**Provided data**
-- begin --

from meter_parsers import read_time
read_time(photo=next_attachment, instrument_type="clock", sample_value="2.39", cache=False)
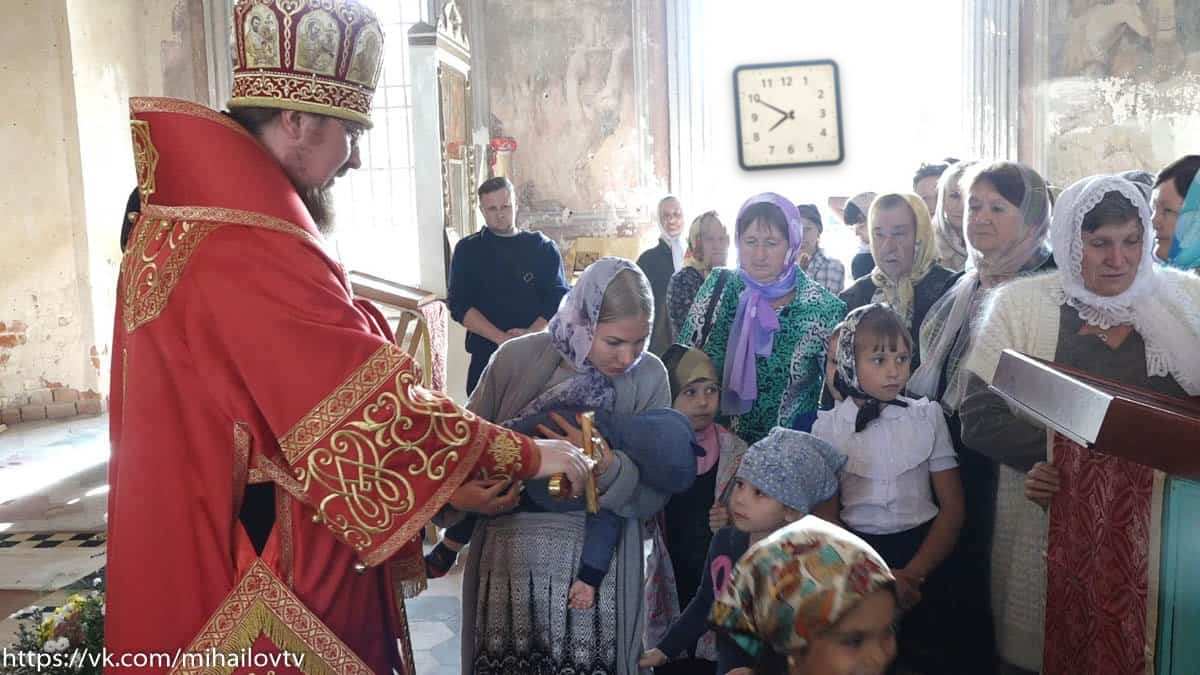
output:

-- end --
-- begin --

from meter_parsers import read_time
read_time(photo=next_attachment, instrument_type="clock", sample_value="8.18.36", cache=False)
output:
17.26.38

-- end --
-- begin --

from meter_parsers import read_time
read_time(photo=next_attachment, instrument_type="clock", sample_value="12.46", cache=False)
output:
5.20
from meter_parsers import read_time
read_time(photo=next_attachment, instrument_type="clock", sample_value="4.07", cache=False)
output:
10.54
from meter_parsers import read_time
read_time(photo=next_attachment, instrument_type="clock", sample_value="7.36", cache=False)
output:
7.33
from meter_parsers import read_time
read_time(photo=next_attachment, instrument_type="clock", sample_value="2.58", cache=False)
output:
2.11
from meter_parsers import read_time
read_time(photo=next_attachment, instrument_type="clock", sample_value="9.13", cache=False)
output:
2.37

-- end --

**Work required**
Select each line of the data above that contains the string "clock", treating uppercase and lowercase letters as different.

**Problem solution**
read_time(photo=next_attachment, instrument_type="clock", sample_value="2.39", cache=False)
read_time(photo=next_attachment, instrument_type="clock", sample_value="8.18.36", cache=False)
read_time(photo=next_attachment, instrument_type="clock", sample_value="12.46", cache=False)
read_time(photo=next_attachment, instrument_type="clock", sample_value="4.07", cache=False)
read_time(photo=next_attachment, instrument_type="clock", sample_value="7.36", cache=False)
read_time(photo=next_attachment, instrument_type="clock", sample_value="2.58", cache=False)
read_time(photo=next_attachment, instrument_type="clock", sample_value="9.13", cache=False)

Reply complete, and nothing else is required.